Megapolitan

Lalai dalam Prosedur, Perawat RSHS Dinonaktifkan Buntut Insiden Bayi Nyaris Tertukar

×

Lalai dalam Prosedur, Perawat RSHS Dinonaktifkan Buntut Insiden Bayi Nyaris Tertukar

Sebarkan artikel ini
Rumah Sakit Hasan Sadikin (RSHS) Kota Bandung. (Foto: Wisma Putra/detikJabar)

BANDUNG, TINTAHIJAU.com – Manajemen Rumah Sakit Umum Pusat (RSUP) Dr. Hasan Sadikin (RSHS) Bandung mengambil tindakan tegas menyusul insiden nyaris tertukarnya bayi di ruang Neonatal Intensive Care Unit (NICU). Perawat yang terlibat dalam peristiwa tersebut kini resmi dinonaktifkan dari tugas pelayanan pasien.

Direktur Utama RSUP Dr. Hasan Sadikin, Rachim Dinata Marsidi, menyatakan bahwa langkah ini diambil sebagai bentuk pertanggungjawaban atas kelalaian yang terjadi. Selain dinonaktifkan, perawat tersebut juga telah dijatuhi sanksi administratif.

“Perawatnya dinonaktifkan, dipindahkan ke bagian yang tidak melayani pasien dan diberikan SP1 (Surat Peringatan 1),” ujar Rachim dalam keterangan resminya, hari ini.

Siap Dievaluasi Kemenkes

Menanggapi seriusnya permasalahan ini, pihak RSHS mengaku telah berkoordinasi dengan pemerintah pusat. Rachim menegaskan bahwa pihaknya sangat terbuka terhadap peninjauan lebih lanjut guna memastikan kualitas pelayanan rumah sakit tetap terjaga.

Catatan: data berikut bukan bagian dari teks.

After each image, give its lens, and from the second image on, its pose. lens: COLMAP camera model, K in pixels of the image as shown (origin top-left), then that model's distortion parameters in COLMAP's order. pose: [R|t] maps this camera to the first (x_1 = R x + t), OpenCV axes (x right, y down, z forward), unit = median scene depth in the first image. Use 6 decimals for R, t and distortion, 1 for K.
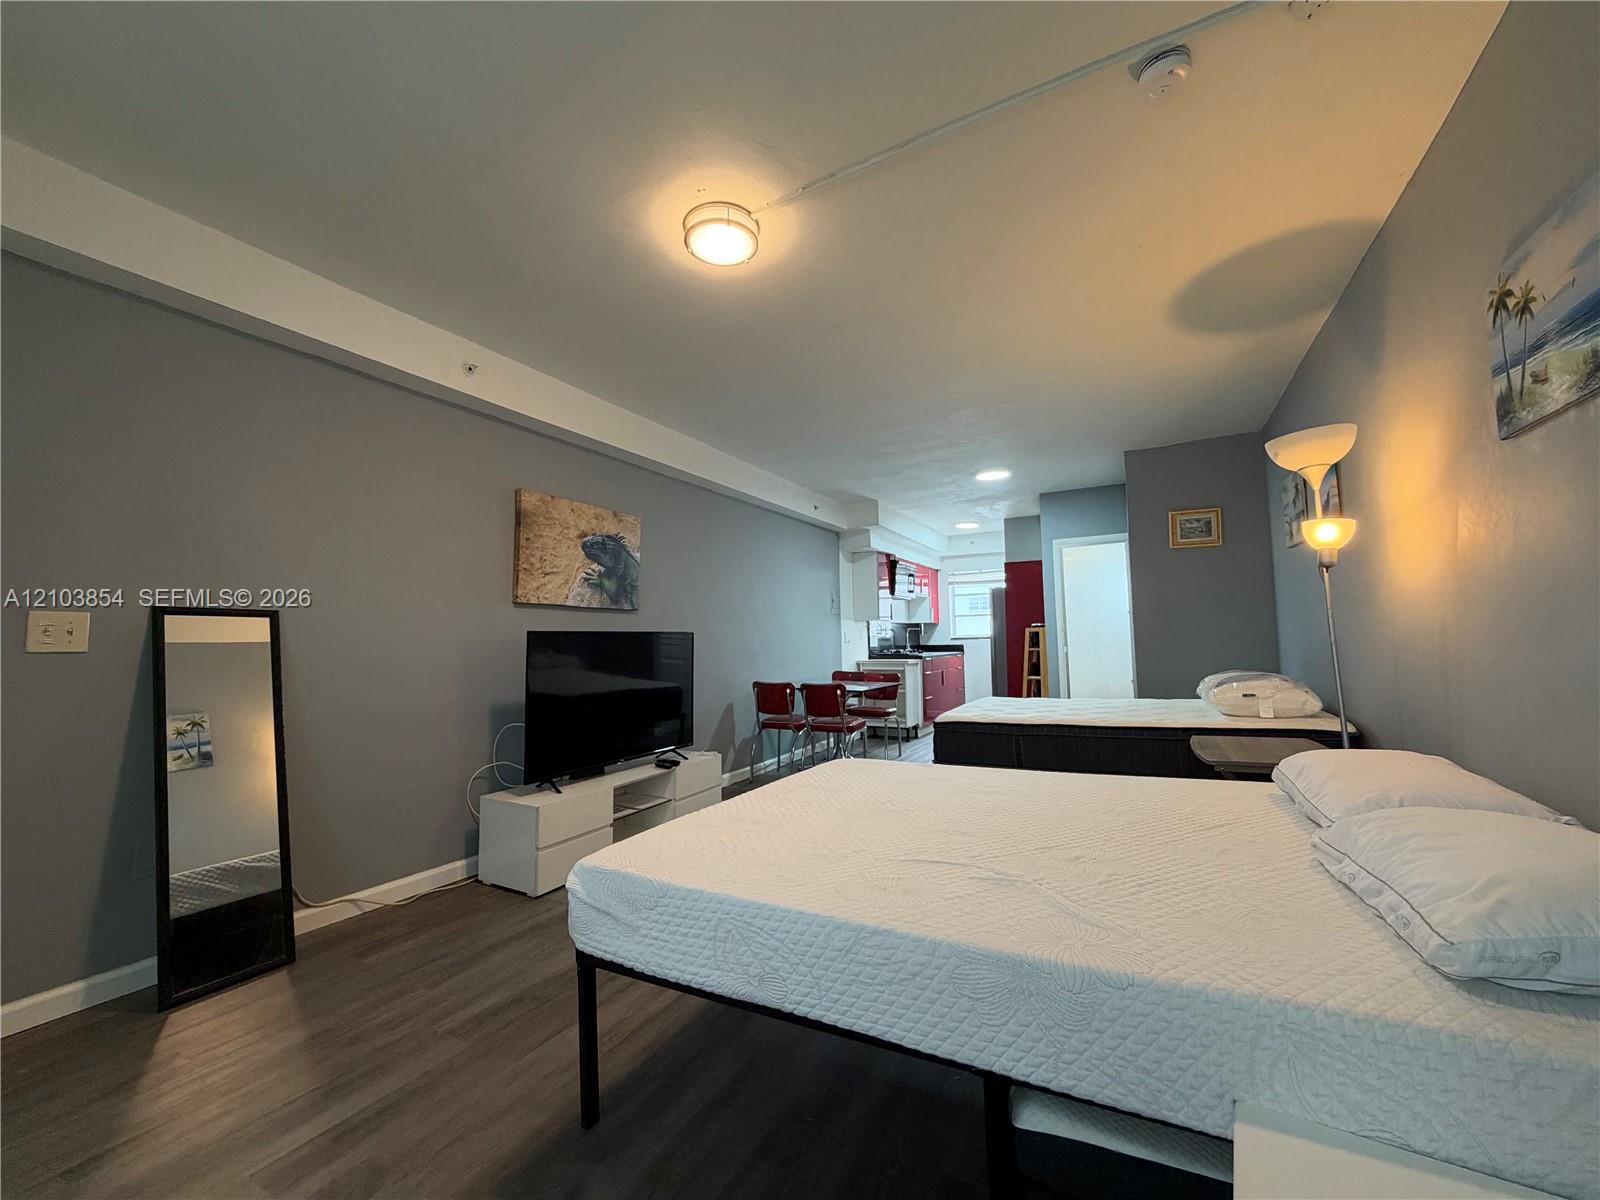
lens RADIAL K [[635.9, 0, 792.9], [0, 635.9, 603.4], [0, 0, 1]] dist [-0.001169, -0.000059]
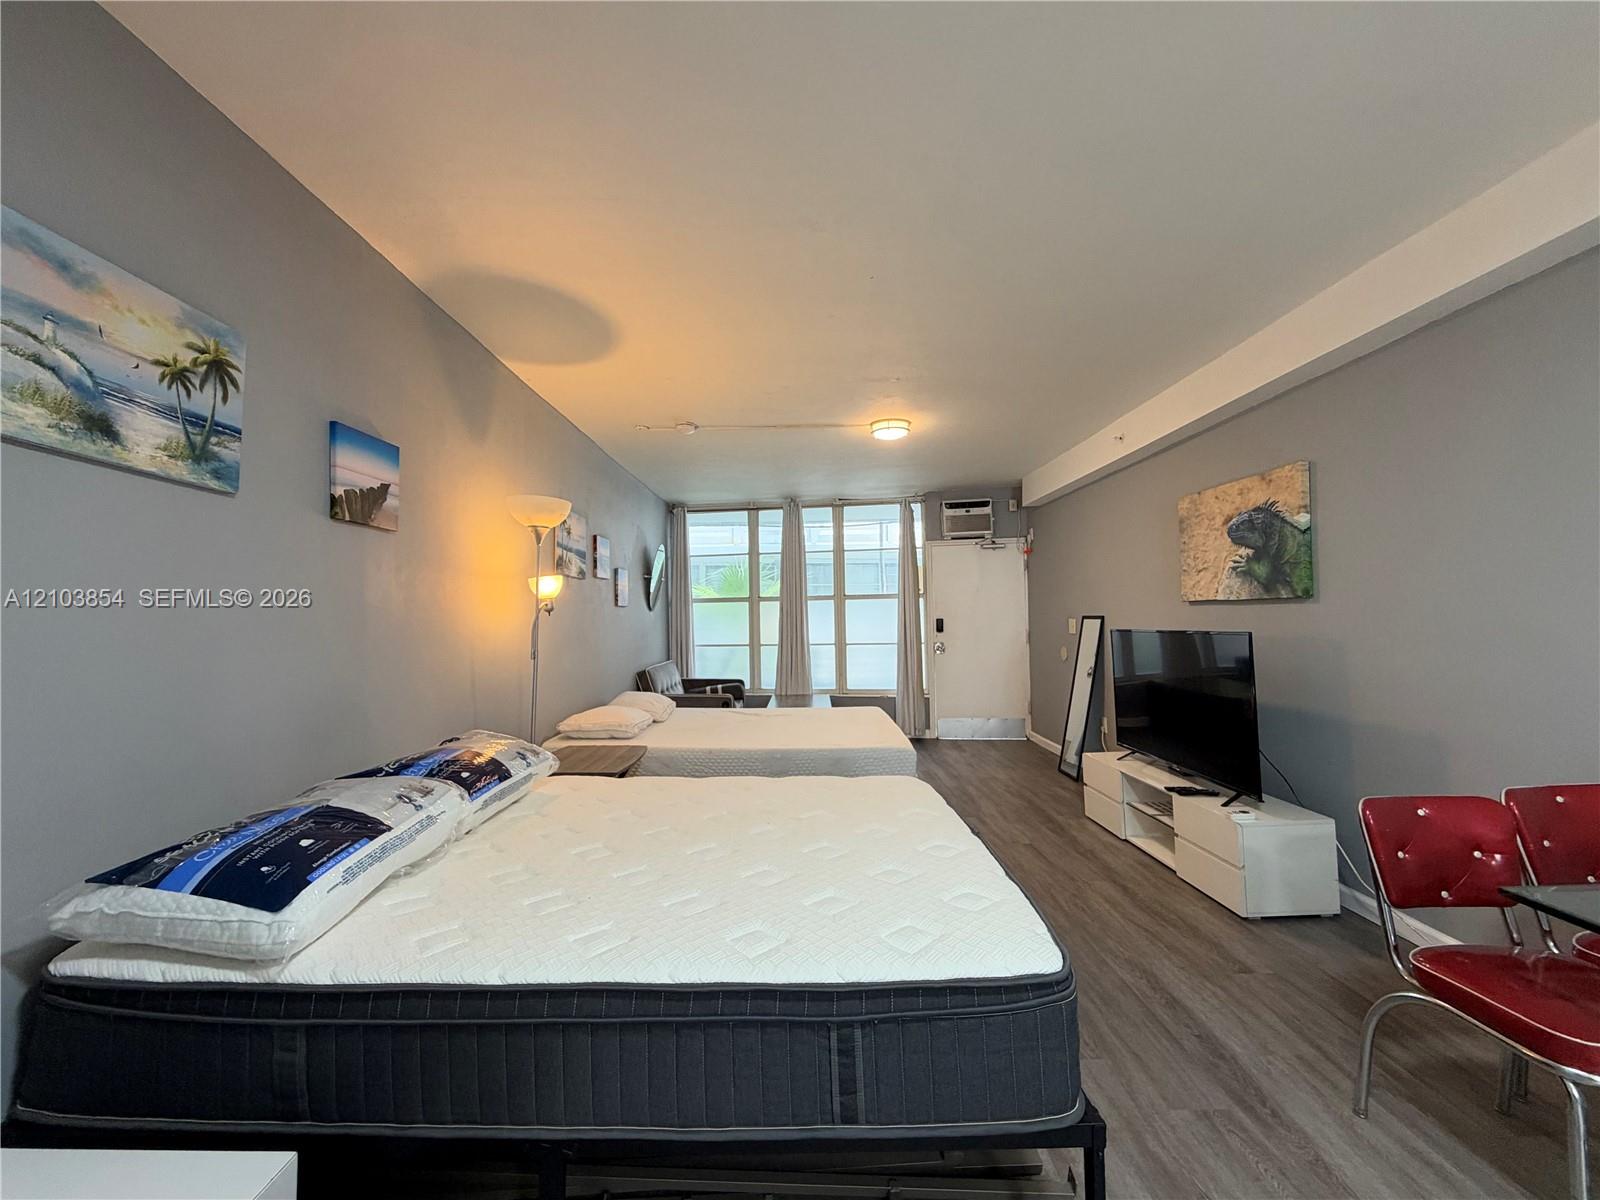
lens RADIAL K [[635.9, 0, 796.8], [0, 635.9, 603.0], [0, 0, 1]] dist [-0.001169, -0.000059]
pose [[-0.875082, 0.022838, -0.483436, 0.631218], [0.066199, 0.995146, -0.072818, 0.033837], [0.479426, -0.095724, -0.872346, 1.472678]]
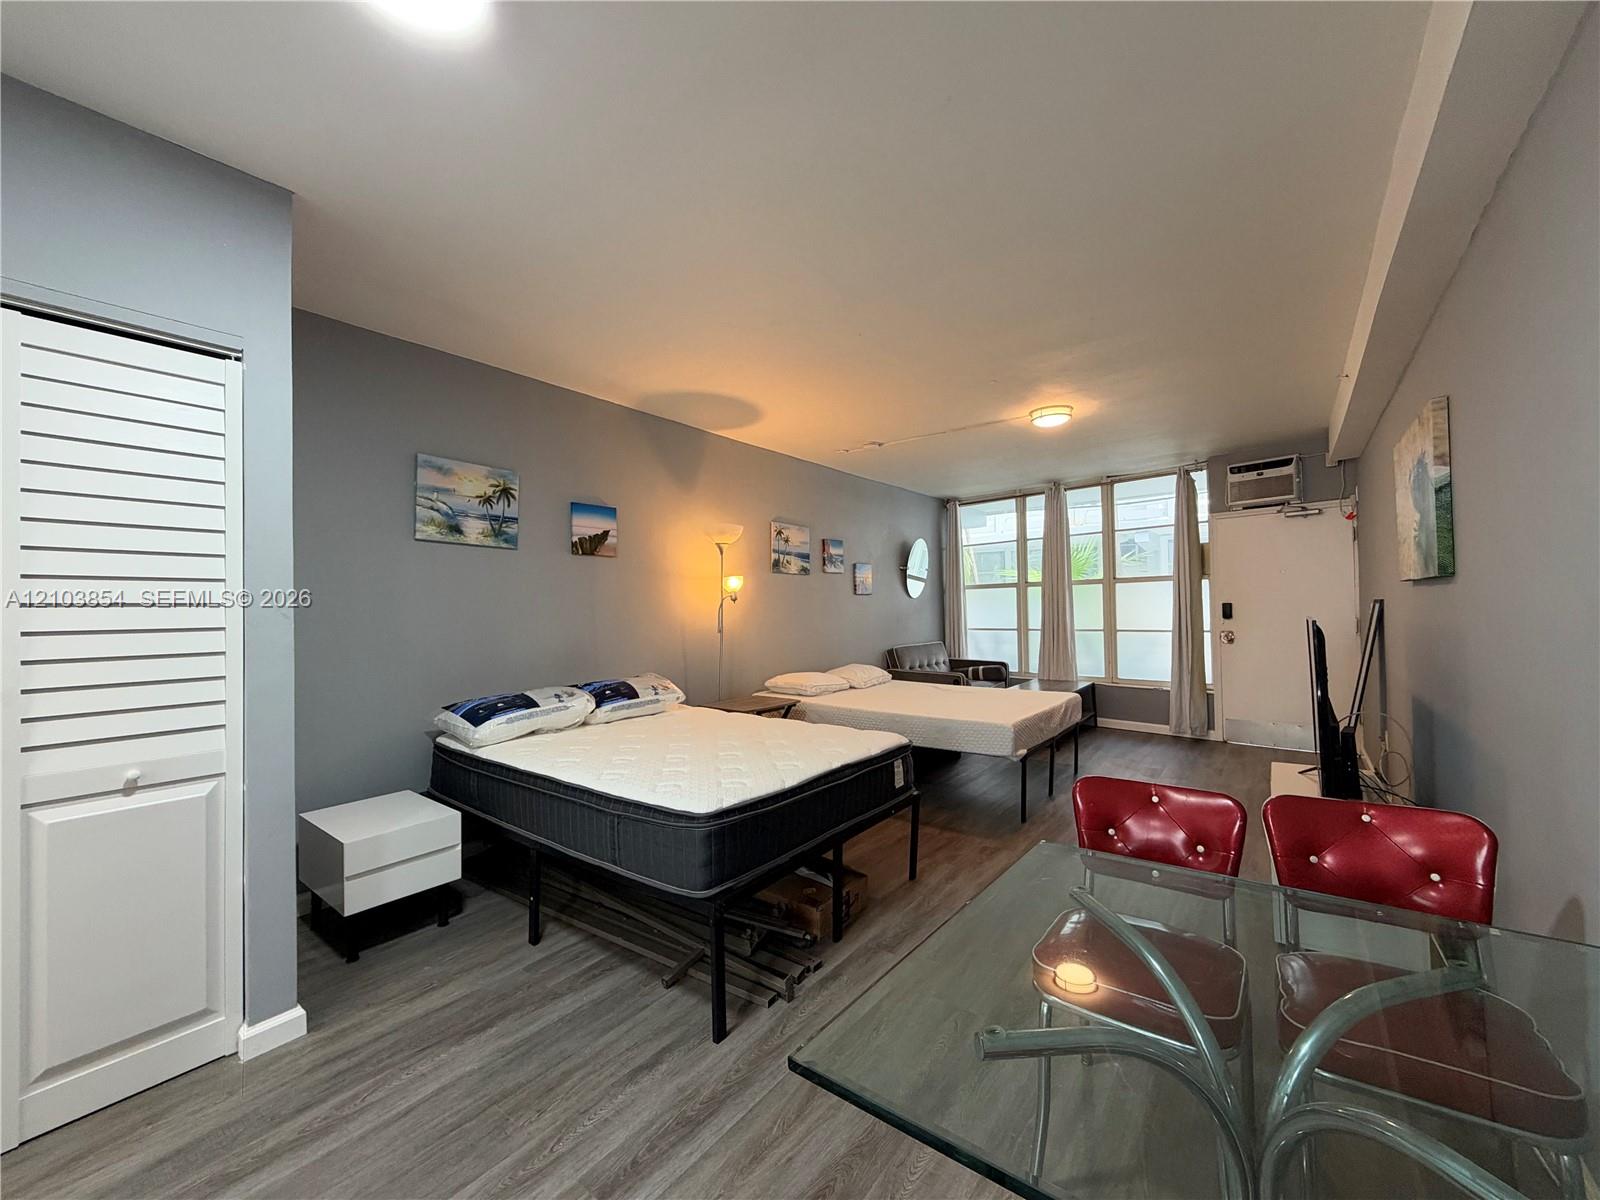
lens RADIAL K [[635.9, 0, 800.7], [0, 635.9, 602.3], [0, 0, 1]] dist [-0.001169, -0.000059]
pose [[-0.988769, 0.039308, 0.144188, 0.223169], [0.027850, 0.996354, -0.080642, 0.066568], [-0.146832, -0.075721, -0.986259, 1.759094]]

“Kami RSHS siap untuk dilakukan evaluasi oleh Kemenkes dan kami sudah melaporkan ke Kemenkes terkait kejadian ini,” tambahnya.

Pembenahan Standar Operasional

Insiden ini menjadi momentum bagi RSHS untuk melakukan pembenahan internal secara menyeluruh. Fokus utama evaluasi terletak pada penguatan kembali Standar Operasional Prosedur (SOP), khususnya pada fase krusial penyerahan bayi kepada pihak keluarga.

Rachim menekankan pentingnya kepatuhan total dari seluruh tenaga kesehatan dalam menjalankan protokol yang ada. Meskipun selama ini prosedur diklaim sudah berjalan baik, pembinaan ulang akan tetap dilakukan.

“RSHS akan mengevaluasi dan melakukan pembinaan lagi kepada para perawat terhadap kepatuhan melaksanakan SOP mengenai penyerahan bayi kepada orang tuanya,” pungkas Rachim.

Langkah preventif ini diharapkan dapat memulihkan kepercayaan publik dan menjamin keselamatan serta keamanan pasien di lingkungan salah satu rumah sakit rujukan terbesar di Jawa Barat tersebut.